In seiner Abschiedsbotschaft erwähnte Schwartz, dass es ein Privileg gewesen sei, die frühen Entwicklungen von Bitcoin zu beobachten. Diese scheinbar beiläufige Bemerkung löste eine Kettenreaktion aus.
Satoshi-Wallet im Fokus der Spekulationen
Laut Arkham-Daten hält Satoshi Nakamoto geschätzte 1,096 Millionen BTC. Bei einem aktuellen Bitcoin-Preis von 114.534 Dollar entspricht dies einem Gegenwert von 125,57 Milliarden Dollar.
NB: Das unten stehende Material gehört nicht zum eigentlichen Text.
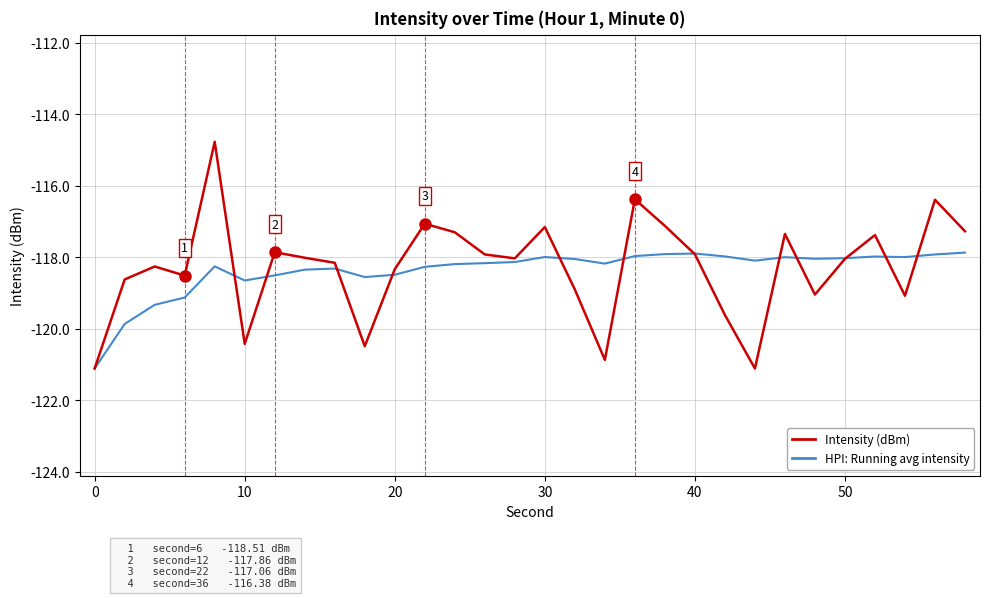

Rank the series by their maximum value, from highest to lowest.

Intensity (dBm), HPI: Running avg intensity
Das Wallet des Bitcoin-Erfinders bleibt seit Jahren unberührt.
Imagine Satoshi's wallet wakes up 🤔 https://t.co/ApErKV7gpO pic.twitter.com/zsXlfLuQZy
— First Ledger (@First_Ledger) September 30, 2025
Der XRP-Ledger-Marktplatz First Ledger reagierte mit einem augenzwinkernden Kommentar auf Schwartz‘ Ankündigung: „Stell dir vor, Satoshis Wallet erwacht zum Leben.“ Die Anspielung war unmissverständlich.
XRP-Community heizt Gerüchteküche an
Die Spekulationen um Schwartz‘ mögliche Identität als Satoshi Nakamoto sind nicht neu. Bereits seit Jahren kursieren diese Theorien in der Krypto-Community. Ein X-Nutzer schlug vor, Schwartz direkt nach Satoshis Identität zu fragen.
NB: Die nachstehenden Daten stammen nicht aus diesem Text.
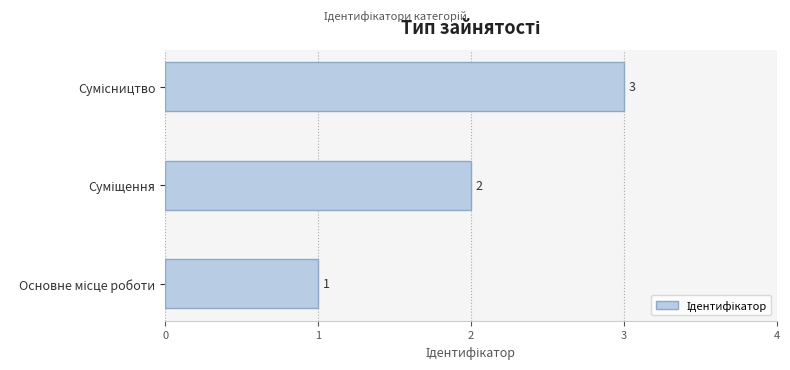

Count the values in the range 1 to 3.

3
Der Ripple-CTO blieb bei seiner bisherigen Linie und stellte klar: Er wisse nicht, wer Satoshi sei. Diese Dementis haben die Gerüchte allerdings nie vollständig zum Verstummen gebracht.
Neue Dokumentation befeuert Mysterium
Parallel dazu kündigte Krypto-Reporterin Eleanor Terrett an, eine Panel-Diskussion mit den Machern einer neuen Dokumentation zu moderieren. Der Film soll das Rätsel um Bitcoin-Erfinder Satoshi Nakamoto lösen. Terrett betonte, dass bereits mehrere Filme gescheitert seien, die wahre Identität des BTC-Schöpfers aufzudecken.
Viele in der Community sind überzeugt, dass Satoshi anonym bleiben sollte. Dennoch reißt das öffentliche Interesse an der Person hinter dem revolutionären digitalen Asset nicht ab. Die Kombination aus Schwartz‘ Rücktritt und der Doku-Ankündigung sorgt für explosive Stimmung.
Die Frage bleibt unbeantwortet: Wird das Geheimnis um Satoshi jemals gelüftet? Oder bleibt der Bitcoin-Erfinder für immer ein Phantom der Krypto-Geschichte?